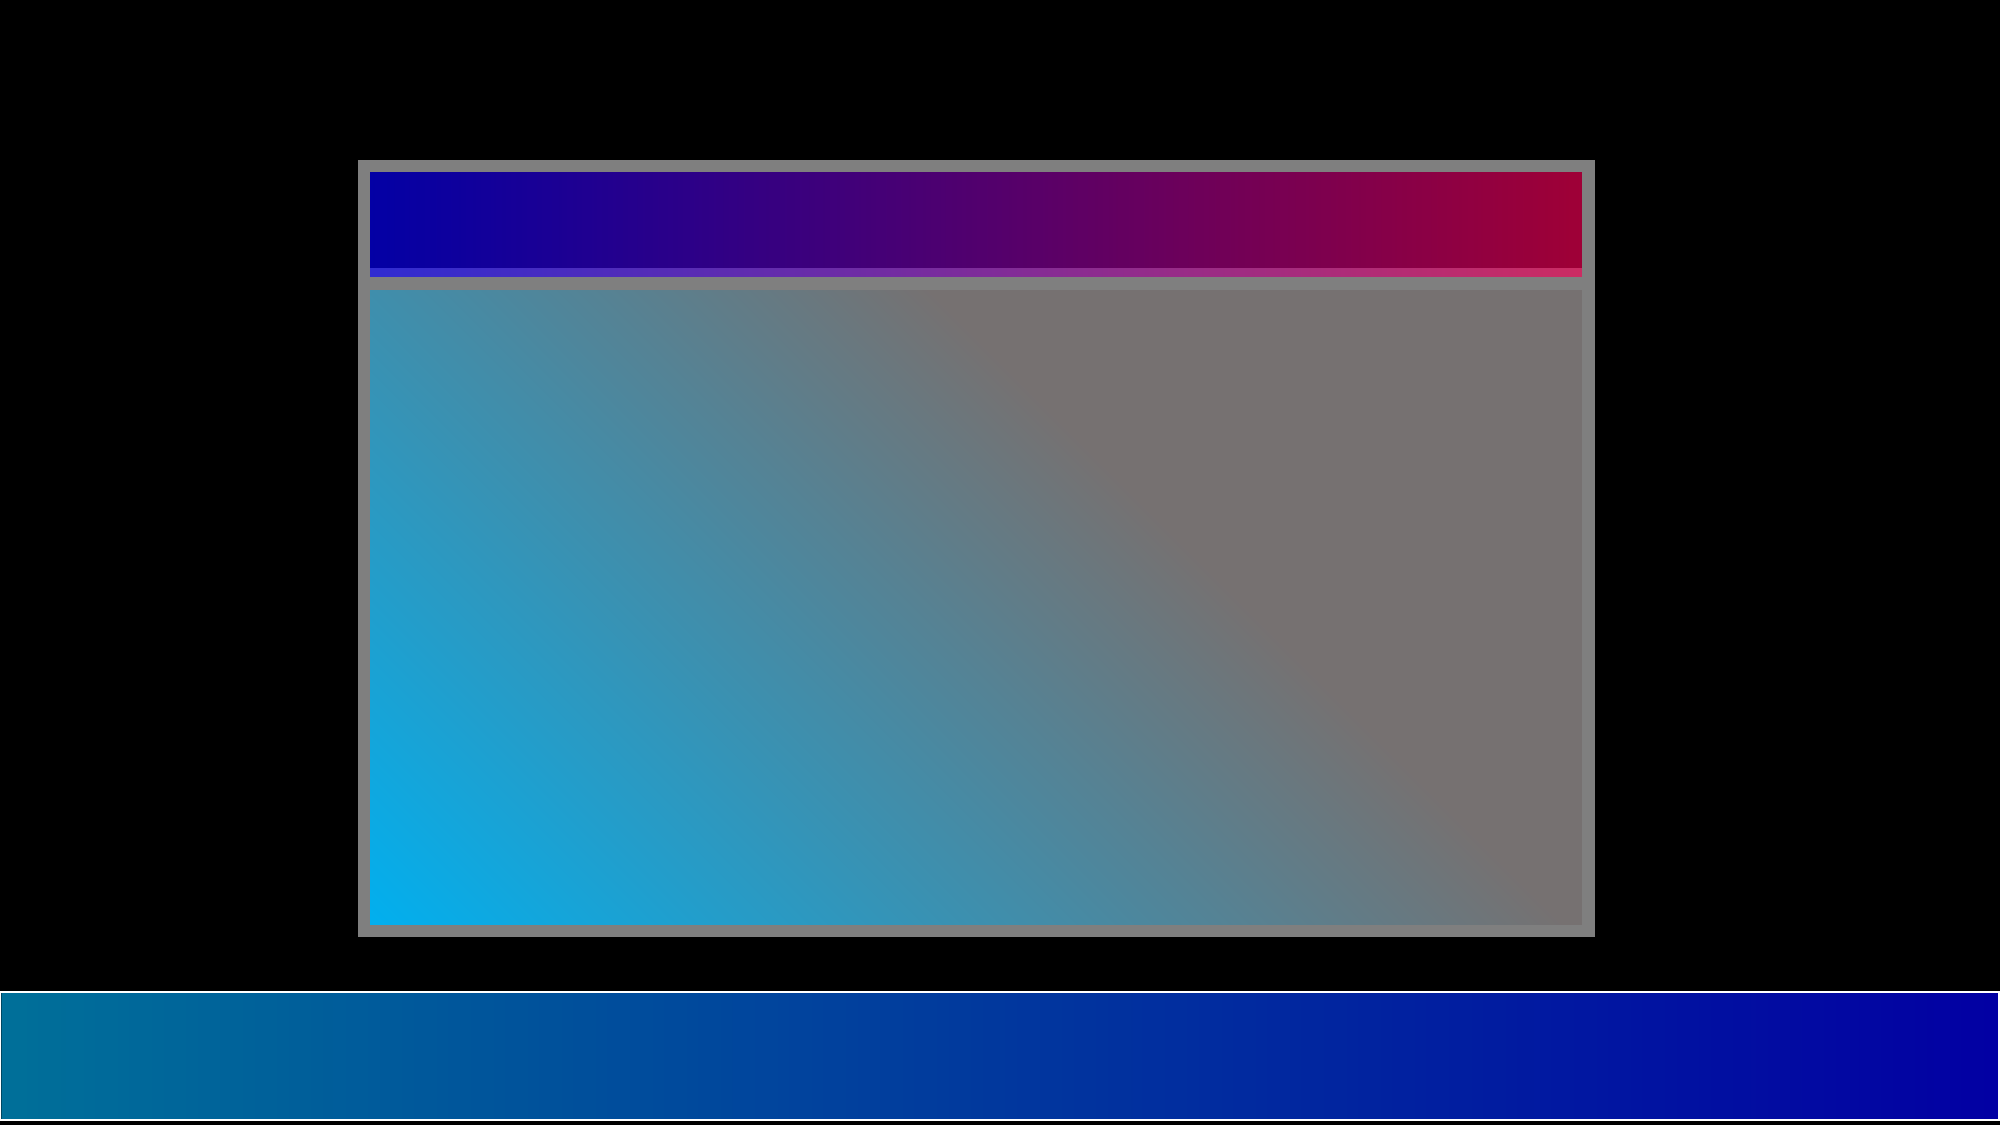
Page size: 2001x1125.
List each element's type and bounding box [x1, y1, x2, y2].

text_box [0, 991, 2000, 1121]
text_box [363, 165, 1589, 285]
text_box [363, 285, 1589, 932]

────────────────

■ Work order: The whole of the data above needs retyping exactly, with pictures omitted.

■ Answer box:
Page size: 2001x1125.
List each element's type and bounding box [x1, y1, x2, y2].

text_box [0, 991, 2000, 1121]
text_box [363, 165, 1589, 285]
text_box [363, 285, 1589, 932]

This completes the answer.